- Brunswick Township Location within Minnesota and the United States Brunswick Township Brunswick Township (the United States)
- Coordinates: 45°46′46″N 93°18′55″W﻿ / ﻿45.77944°N 93.31528°W
- Country: United States
- State: Minnesota
- County: Kanabec

Area
- • Total: 35.4 sq mi (91.6 km^{2})
- • Land: 34.6 sq mi (89.7 km^{2})
- • Water: 0.73 sq mi (1.9 km^{2})
- Elevation: 991 ft (302 m)

Population (2000)
- • Total: 1,263
- • Density: 37/sq mi (14.1/km^{2})
- Time zone: UTC-6 (Central (CST))
- • Summer (DST): UTC-5 (CDT)
- ZIP code: 55051
- Area code: 320
- FIPS code: 27-08344
- GNIS feature ID: 0663691

= Brunswick Township, Kanabec County, Minnesota =

Brunswick Township is a township in Kanabec County, Minnesota, United States. The population was 1,263 at the 2000 census. Originally called Grass Lake Township, it was renamed after the community of Brunswick, Minnesota, in 1883.

==Geography==
According to the United States Census Bureau, the township has a total area of 35.4 sqmi, of which 34.6 sqmi of it is land and 0.7 sqmi of it (2.09%) is water.

==Demographics==
As of the census of 2000, there were 1,263 people, 454 households, and 350 families residing in the township. The population density was 36.5 PD/sqmi. There were 513 housing units at an average density of 14.8 /sqmi. The racial makeup of the township was 97.86% White, 0.08% African American, 0.71% Native American, 0.24% Asian, 0.32% Pacific Islander, and 0.79% from two or more races. Hispanic or Latino of any race were 1.35% of the population.

There were 454 households, out of which 39.9% had children under the age of 18 living with them, 65.2% were married couples living together, 7.7% had a female householder with no husband present, and 22.7% were non-families. 18.5% of all households were made up of individuals, and 5.9% had someone living alone who was 65 years of age or older. The average household size was 2.78 and the average family size was 3.15.

In the township the population was spread out, with 30.6% under the age of 18, 6.0% from 18 to 24, 30.3% from 25 to 44, 23.1% from 45 to 64, and 10.0% who were 65 years of age or older. The median age was 35 years. For every 100 females, there were 113.0 males.
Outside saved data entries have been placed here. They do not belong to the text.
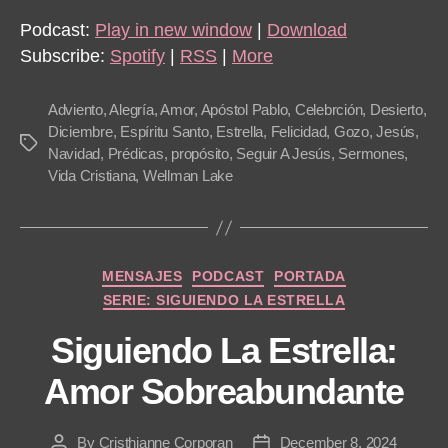
Podcast:
Play in new window
|
Download
Subscribe:
Spotify
|
RSS
|
More
Adviento
,
Alegría
,
Amor
,
Apóstol Pablo
,
Celebrción
,
Desierto
,
Diciembre
,
Espíritu Santo
,
Estrella
,
Felicidad
,
Gozo
,
Jesús
,
Tags
Navidad
,
Prédicas
,
propósito
,
Seguir A Jesús
,
Sermones
,
Vida Cristiana
,
Wellman Lake
Categories
MENSAJES
PODCAST
PORTADA
SERIE: SIGUIENDO LA ESTRELLA
Siguiendo La Estrella:
Amor Sobreabundante
By
Cristhianne Corporan
December 8, 2024
Post
Post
For every 100 females age 18 and over, there were 107.8 males.

The median income for a household in the township was $45,278, and the median income for a family was $48,804. Males had a median income of $34,688 versus $23,125 for females. The per capita income for the township was $17,295. About 4.7% of families and 6.4% of the population were below the poverty line, including 9.7% of those under age 18 and 6.1% of those age 65 or over.